Scientists as guardians of data
Data science is not the first field to grapple with the ethical impacts of science.
“Leaning on some of the great medical ethicists who ask themselves where to draw the line between trial subjects, scientists, and pharmaceutical companies and genetic material, I frame this issue as one of capable guardianship,” Norén says.
A capable guardian takes proper safeguards to make sure a data set is used in the way the data subjects are permitting it to be used. She encrypts it to prevent hackers from getting their hands on sensitive information. She explores using differential privacy techniques to further protect the most sensitive data, and knows how she will terminate the guardianship if subjects no longer trust her.
“Capable guardianship is a great way to think about what our obligations are to the data we have about individuals and avoid turning the conversation into one of data ownership. The ownership model doesn’t fit well with data because data can so easily be replicated and thus refuses typical economic logic that ties value to scarcity,” she explains.

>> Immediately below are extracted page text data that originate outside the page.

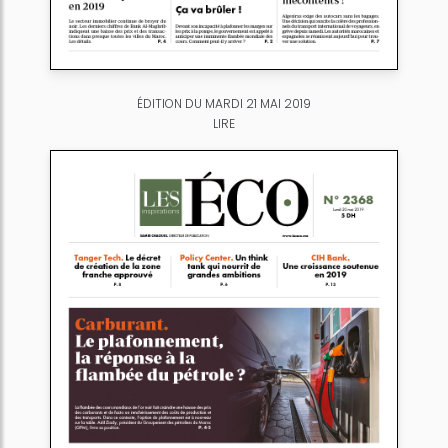
ÉDITION DU MARDI 21 MAI 2019
LIRE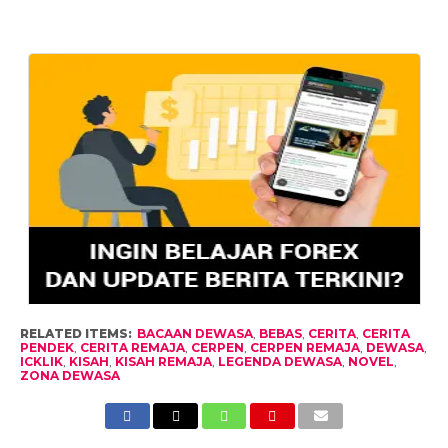
RELATED ITEMS:
BACAAN DEWASA
,
BEBAS
,
CERITA
,
CERITA
PENDEK
,
CERITA REMAJA
,
CERPEN
,
CERPEN REMAJA
,
DEWASA
,
ICKLIK
,
KISAH
,
KISAH REMAJA
,
LEGENDA DEWASA
,
NOVEL
,
ZONA DEWASA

Building an ethical cybersecurity product
At Obsidian Security, the biggest challenge they are encountering is responding to interest. They are taking the time needed to build a technologically and sociologically rigorous product and are almost at the point of taking on our first pool of clients.
The goal, after all, is to ship a product that will lower the risk, so they definitely won’t ship it without privacy protections in place.
“Almost by default, defensive cybersecurity provides broad social benefits. In other words, creating better cybersecurity products is a social good,” she notes.
“Keeping data about employees or customers in the organizations that they have consented to do business with fits with the basic principle of consented relationships. Providing alerts about data breaches – another typical cybersecurity goal – is also in line with basic ethical principles around transparency.”
The cybersecurity industry has the added advantage of being full of cynics and skeptics, who are quite likely to trade convenience for security.
For companies who want to increase transparency, one solution might be to add role-based permissions and an audit trail, she points out.
“Role-based permissions restrict access to the smallest number of people, making it less likely that sensitive data falls into the wrong hands or is toyed with by curious minds. Audit trails around access and use of data further cements the idea that these are precious data whose usage will be closely monitored. Anyone misbehaving around the data assets can then be retrained or have their permissions downgraded.”